How to complete this task — Copy the stretch of the passage about Bill Rintoul from "Rintoul wore a" through "the sweltering temperature.", swapping "Egypt" for "Morocco".

The Bakersfield Californian, a daily, carried a column about oilfield happenings that was so technical it made my eyes spin in their sockets.
“The low at DOE’s No. 934-29R is from three perforate intervals totaling 130 feet in the overall interval from 17,000 to 17,365 feet,” Bill Rintoul, the columnist, would write, and I would groan and feel stupid and stare at Rintoul’s mug shot—a kindly faced man, no shadow of the recondite—and think that ma
ybe I could understand something about the oil-and-gas game if he’d be willing to decipher it for me, which he graciously agreed to do.
Rintoul lived on a quiet, tree-lined block in town, where dogs were sleeping and insects hatched in heat-driven swoon. He was a Berkeley graduate and had met his wife, Frankie Jo, while working in the oil fields as a youth. In the flesh, he was a wiry, rugged man in his late sixties, who looked as though he could still put in a full shift on a drilling crew without bellyaching.
Rintoul wore a wide-brimmed straw hat to shield him from the sun. He told me how he had gone to Egypt once to do a story for a trade journal and how his hosts had apologized to him for the sweltering temperature.
“Well, it’s cooler than Bakersfield,” he’d said to them, and for the first time I heard the bake in Bakersfield and saw a red-hot cookie sheet fresh from the oven.
We got into Rintoul’s car and automatically committed the first maneuver in any Bakersfield journey undertaken in August by turning on the air conditioning and carefully adjusting the little vents and plastic blades. There was probably a special technique to the vectoring that I had yet to master, but soon a miniature breeze was blowing, and we were off.

Data shown —
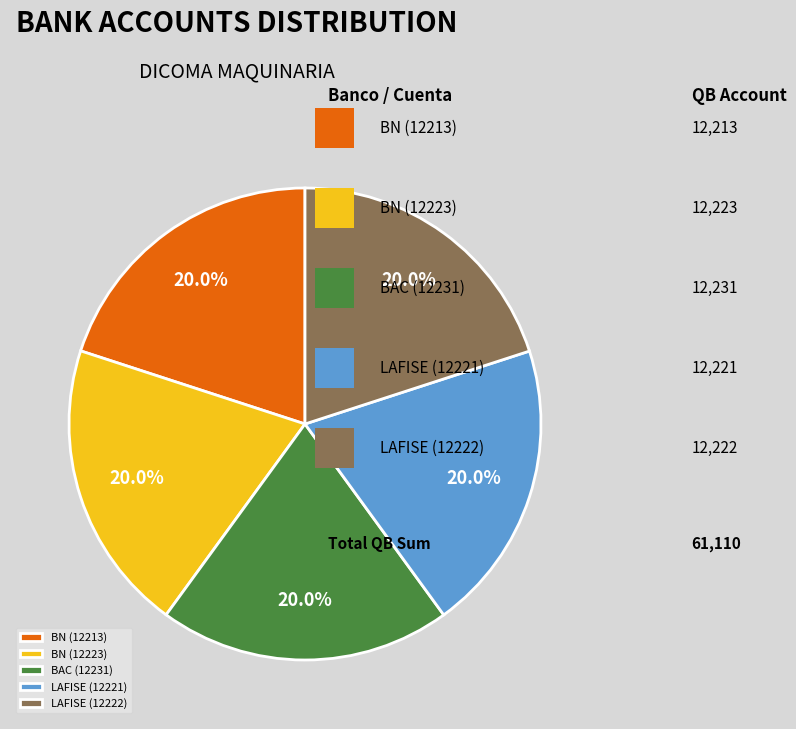

True or false: BN (12213) accounts for 20% of the total.

True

Result below —
Rintoul wore a wide-brimmed straw hat to shield him from the sun. He told me how he had gone to Morocco once to do a story for a trade journal and how his hosts had apologized to him for the sweltering temperature.